Sunday, December 30, 2007

Vanity or Insecurity

I do believe that there is a certain amount of vanity in a slave’s desire to be pleasing. Not in the "queen of the world" way, but there is a certain amount of pride that comes from being pleasing. There is a fine line between being proud of being able to give Him pleasure and being haughty in service. I don't serve because I need to "strutting my stuff", but my ego does benefit from being told I have been a good girl, been pleasing and served well. Its encouraging and gives that part of me strength to venture into other areas of service ~ areas that I am not that confident in my ability to serve well.. if that makes any sense?

There is a fine line between serving for the pleasure of the Free and serving for bragging rights amongst the slaves, in a girls humble opinion. A slave understands that slavery is less of a 'Do this Do that' and more of a balancing act between antipodes. Let’s be realistic, anyone can be taught to obey. There is a difference in obeying a direction and serving with the heart. When one learns of the Other, even being proactive in meeting an expected need (ie such as already having His coffee prepared in the mornings) it becomes a balance between the two extremes.

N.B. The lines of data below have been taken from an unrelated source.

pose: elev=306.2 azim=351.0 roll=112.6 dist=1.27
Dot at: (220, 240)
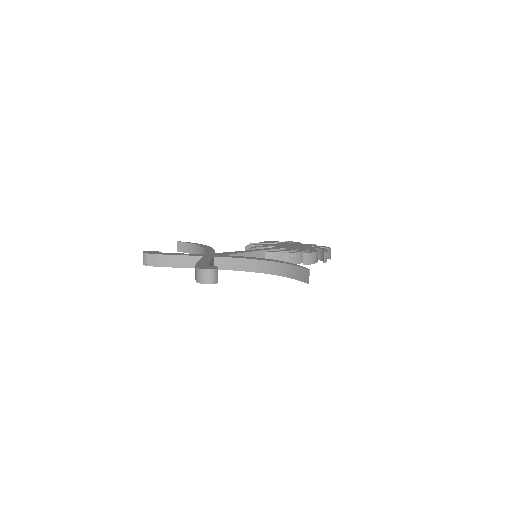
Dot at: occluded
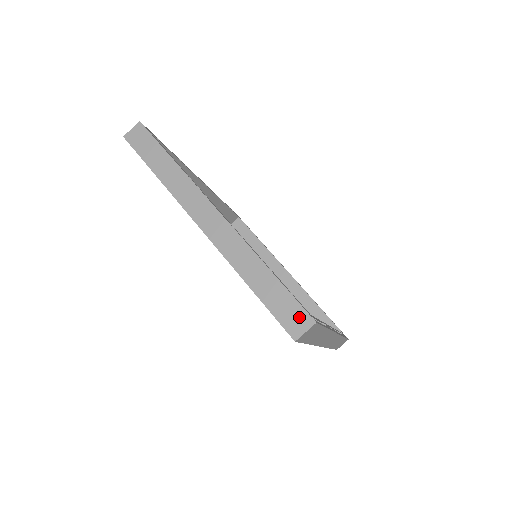
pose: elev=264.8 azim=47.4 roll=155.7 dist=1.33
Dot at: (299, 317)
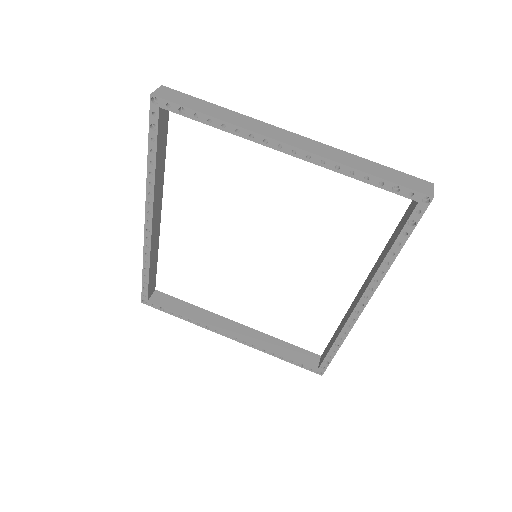
Dot at: (421, 183)
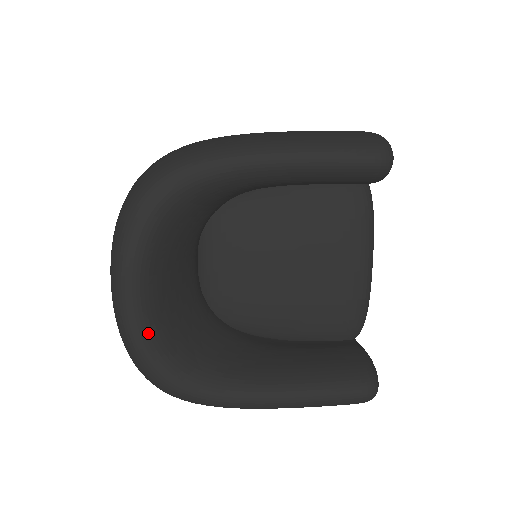
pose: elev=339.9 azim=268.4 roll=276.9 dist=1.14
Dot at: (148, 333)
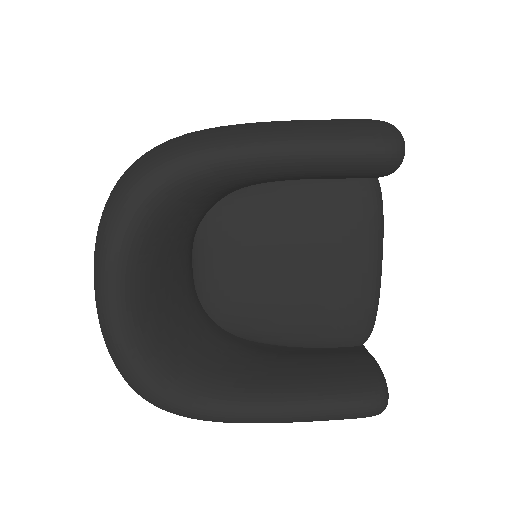
Dot at: (135, 344)
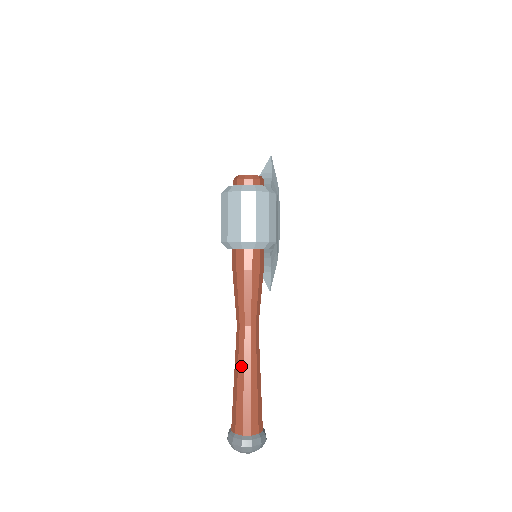
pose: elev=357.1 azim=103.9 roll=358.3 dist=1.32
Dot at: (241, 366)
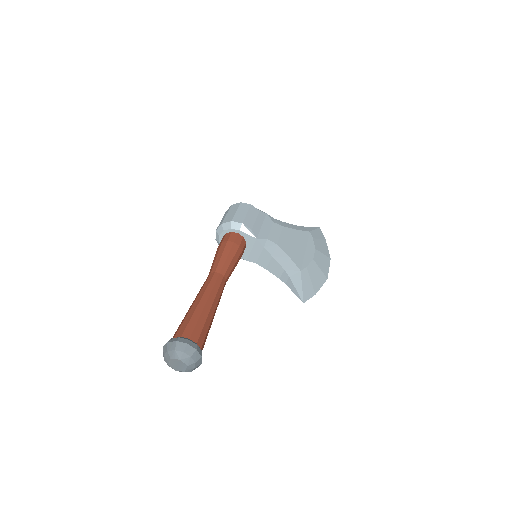
Dot at: occluded
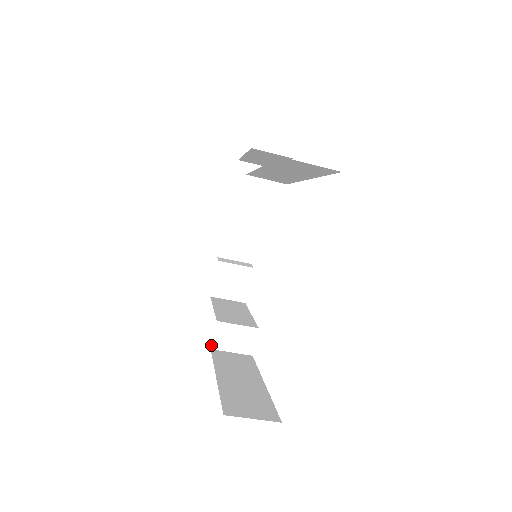
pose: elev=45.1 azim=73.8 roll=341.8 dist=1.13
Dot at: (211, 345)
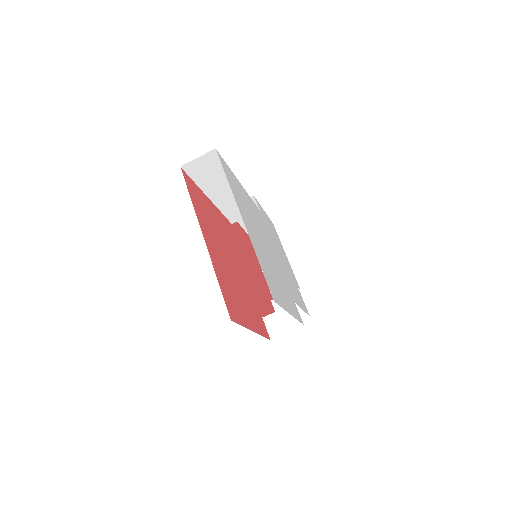
Dot at: (269, 337)
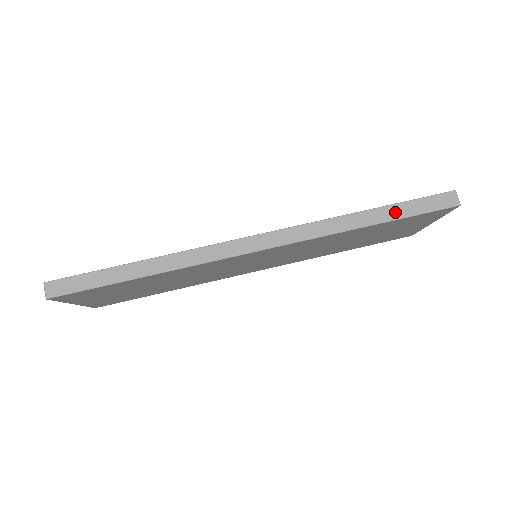
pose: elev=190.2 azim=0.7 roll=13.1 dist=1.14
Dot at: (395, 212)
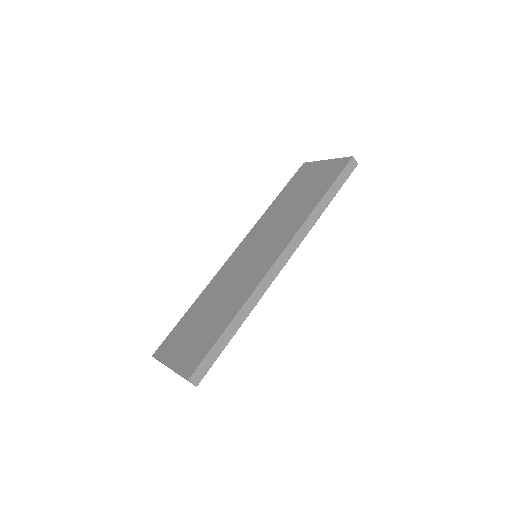
Dot at: (334, 190)
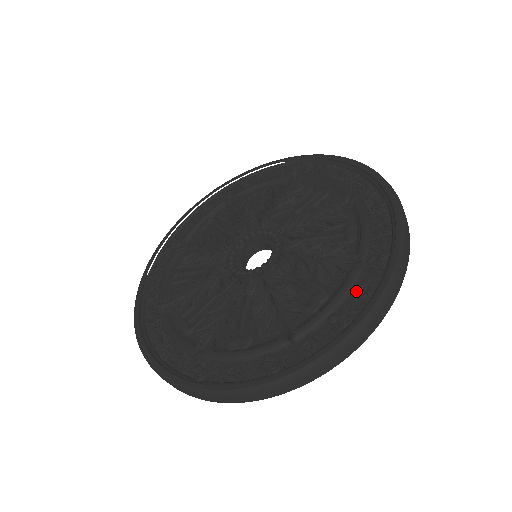
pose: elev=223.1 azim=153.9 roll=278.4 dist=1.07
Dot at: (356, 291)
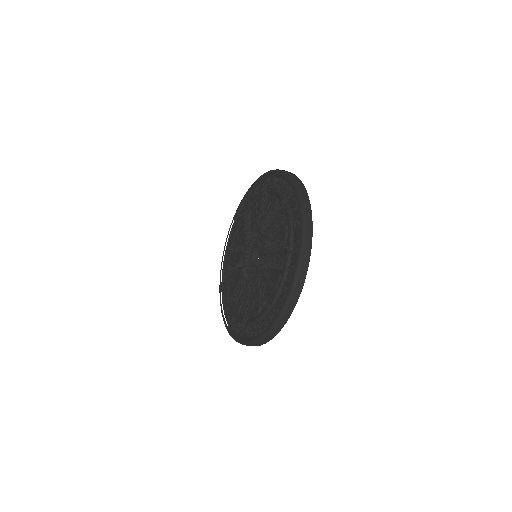
Dot at: (292, 210)
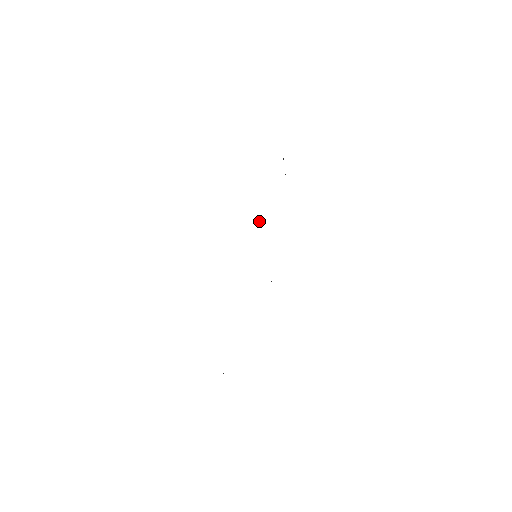
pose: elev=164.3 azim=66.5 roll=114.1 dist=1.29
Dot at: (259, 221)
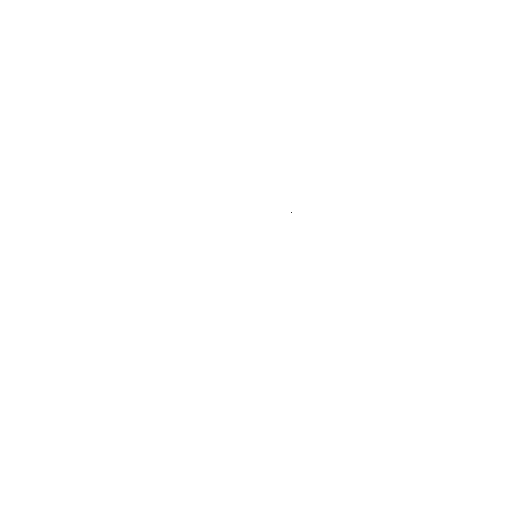
Dot at: occluded
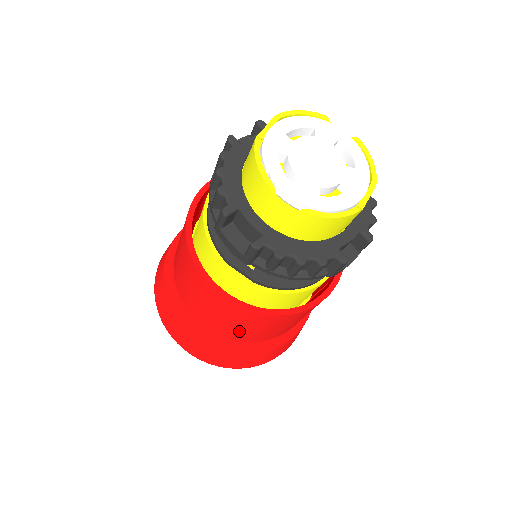
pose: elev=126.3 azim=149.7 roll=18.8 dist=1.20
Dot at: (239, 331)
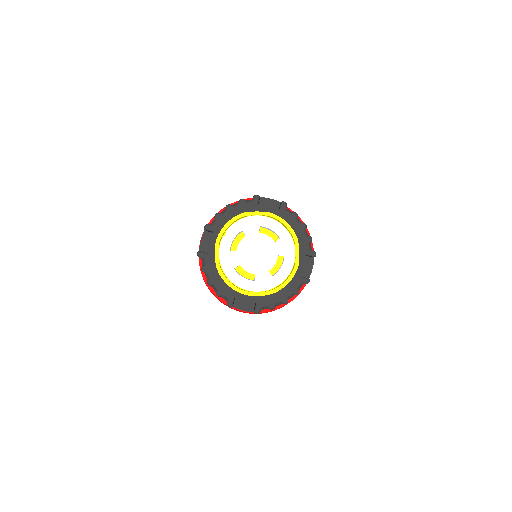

Some argue that a girl needs to be pleasing because she doesn’t value her surrender to Him without it. I do not see it that way. Yes, I am insecure of some areas of service, but confident in other places. My desire to be pleasing isn’t to help anchor insecurities as much as it defines the relationship in my head.

Example:
He is Master, and I am slave.
He is Owner, and I am owned.
He commands, and I obey.
He is to be pleased, and I am to please.
Why is this?
Because He is Master, and I am slave.